概述:输出结构和输出控制
Top命令输出主要分4部分信息:
1、系统负载(load average);
2、CPU使用情况(CPU utilization);
3、内存使用情况(Mem utilization),包括交换区(SWAP);
4、进程列表:默认列出进程号(PID),进程所属的用户(USER),占CPU情况(%CPU),占内存情况(%MEM),从运行到现在总共占用多长时间的CPU(TIME+),进程对应的程序(COMMAND)。
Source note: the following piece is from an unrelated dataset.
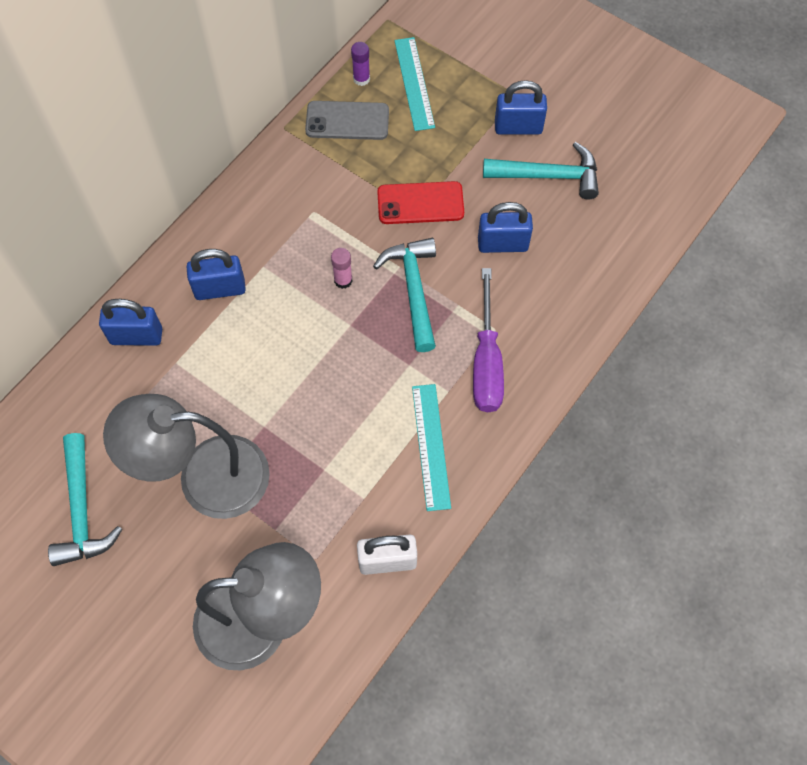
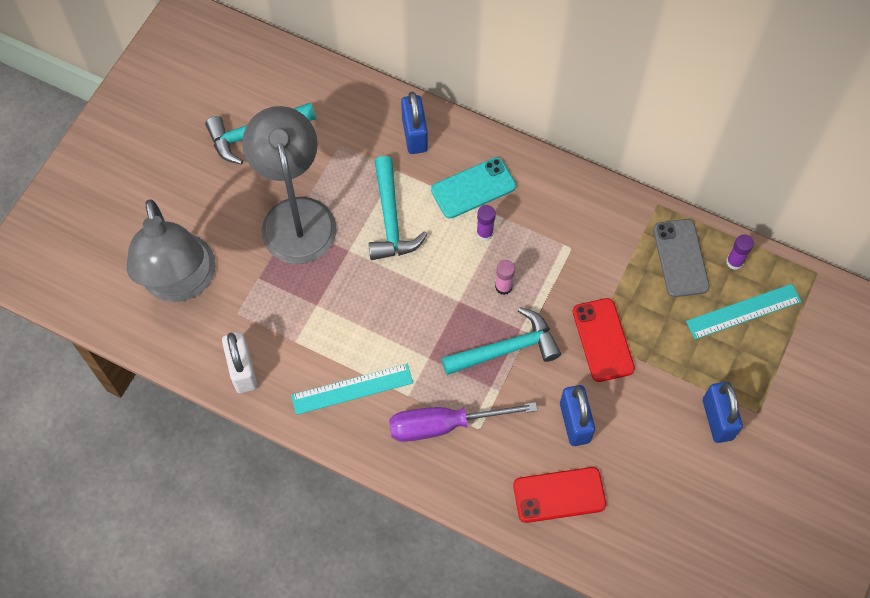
camera: 80 degrees right, 0 degrees up
(220, 289) = (473, 188): blue padlock -> turquoise phone
(276, 287) = (484, 233): none -> purple glue stick
(549, 176) = (665, 457): turquoise hammer -> turquoise hammer (391, 220)
(574, 271) = (559, 495): none -> red phone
top - 22:09:08 up 14 min,  1 user,  load average: 0.21, 0.23, 0.30
Tasks:  81 total,   1 running,  80 sleeping,   0 stopped,   0 zombie
Cpu(s):  9.5%us, 31.2%sy,  0.0%ni, 27.0%id,  7.6%wa,  1.0%hi, 23.7%si,  0.0%st
Mem:    255592k total,   167568k used,    88024k free,    25068k buffers
Swap:   524280k total,        0k used,   524280k free,    85724k cached

  PID USER      PR  NI  VIRT  RES  SHR S %CPU %MEM    TIME+  COMMAND
 3166 apache    15   0 29444 6112 1524 S  6.6  2.4   0:00.79 httpd
 3161 apache    15   0 29444 6112 1524 S  5.9  2.4   0:00.79 httpd
3407 root      16   0  2188 1012  816 R  1.7  0.4   0:00.51 top
  240 root      15   0     0    0    0 S  0.3  0.0   0:00.08 pdflush


Top命令是“交互式”的,也就是当运行top后(在运行状态下),可以输入其他控制命令,可以控制top的输出内容和输出格式(这包括:是否输出系统负载;CPU使用情况;内存使用情况和进程列表的显示列,顺序,排序)。如果什么都不输入,默认情况下top命令每5秒钟自动刷新一次(如果要每2秒刷新一次,执行top时可以携带可选参数top –d 2)。在运行状态下,输入q,则退出。
(1)    如果输入小写的 l - load average ,则“load average”那行将显示/不显示;
(2)    如果输入小写的t - task/cpu stats,则“Task和Cpu”两行则显示/不显示。
(3)    如果输入小写的m – memory,则“Mem和Swap”两行则显示/不显示;
(4)    如果输入?或者小写的h,则显示帮助信息(交互状态下的命令帮助)。


输入?或h的帮助提示:
Help for Interactive Commands - procps version 3.2.7
Window 1:Def: Cumulative mode Off.  System: Delay 3.0 secs; Secure mode Off.

  Z,B       Global: 'Z' change color mappings; 'B' disable/enable bold
  l,t,m     Toggle Summaries: 'l' load avg; 't' task/cpu stats; 'm' mem info
(备注:就是刚才说的,在交互状态下,输入l,t,或m可以让summary信息显示/不显示。)

  1,I       Toggle SMP view: '1' single/separate states; 'I' Irix/Solaris mode

  f,o     . Fields/Columns: 'f' add or remove; 'o' change display order
  F or O  . Select sort field
(备注: 控制进程列表的每个进程显示的列信息,即:哪些列显示/不显示; 还可以控制列的顺序,即:哪些列显示在左面,哪些列显示在右边; 还可以控制记录的行排序,默认是CPU,内存等的降序。如果要升序,则大写的R。)

  <,>     . Move sort field: '<' next col left; '>' next col right
  R,H     . Toggle: 'R' normal/reverse sort; 'H' show threads
  c,i,S   . Toggle: 'c' cmd name/line; 'i' idle tasks; 'S' cumulative time
(备注:c表示command,以显示进程对应的程序名称和路径,默认command只显示程序的短名称,而且不带参数。小写C后则显示长名。例如java程序,默认只显示java,c后则显示/data/software/jdk1.6.0_26/bin/java -Djava.util.logging.manager=XXXX等。)

  x,y     . Toggle highlights: 'x' sort field; 'y' running tasks
  z,b     . Toggle: 'z' color/mono; 'b' bold/reverse (only if 'x' or 'y')
  u       . Show specific user only
  n or #  . Set maximum tasks displayed

  k,r       Manipulate tasks: 'k' kill; 'r' renice (备注:可以kill某个进程)
  d or s    Set update interval  (备注:按d后,会提示输入数字,以更新刷新频率)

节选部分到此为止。